1. Your overall GPA is low for MD/PhD. Did you read the sticky?

2. Your MCAT score is low for MD/PhD. Also covered in the sticky.

3. Your sGPA is a red flag for medical school in general. Getting into med school with an sGPA below 3.0 is difficult. This isn't just some arbitrary cutoff. If you fail out of medical school or fail your boards, you will end up hundreds of thousands in debt with nothing to show for it. Nobody wants that. We believe that those grades in things like chemistry to some degree predict your ability to perform in medical school, hence why those grades matter.
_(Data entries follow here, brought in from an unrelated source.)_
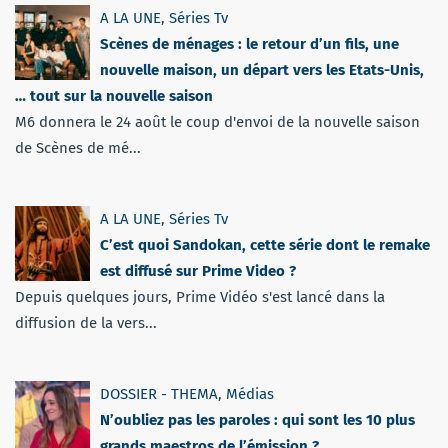
A LA UNE
,
Séries Tv
Scènes de ménages : le retour d’un fils, une
nouvelle maison, un départ vers les Etats-Unis,
… tout sur la nouvelle saison
M6 donnera le 24 août le coup d'envoi de la nouvelle saison
de Scènes de mé...
A LA UNE
,
Séries Tv
C’est quoi Sandokan, cette série dont le remake
est diffusé sur Prime Video ?
Depuis quelques jours, Prime Vidéo s'est lancé dans la
diffusion de la vers...
DOSSIER - THEMA
,
Médias
N’oubliez pas les paroles : qui sont les 10 plus
grands maestros de l’émission ?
4. Your research sounds mostly clinical in nature. Even if you have done 2 years of bioinformatics and want to go in that direction, basic science departments will be very wary of your low sGPA. Clinical PhDs (i.e. epidemiology) within fully-funded MD/PhD programs are very rare outside of very strong applicants at a very limited number of institutions.

I think your chances for MD/PhD are slim to none. I'm not sure that one or two years are going to fix that without an MCAT retake to around 40 (whatever that is in the new scoring system) and a lot of additional science coursework. I'm not sure that's worth your time and even then would be risky.

My advice is to focus on getting into medical school. For that, retake some science classes you did poorly in and/or some upper level science to raise your GPA and sGPA. If you can bring your sGPA above 3.0, your GPA will likely get to above 3.5, and you should apply MD with DO backup. Retaking courses will help a lot for DO programs. If you are serious about research, you will have opportunities to get involved later in your medical training.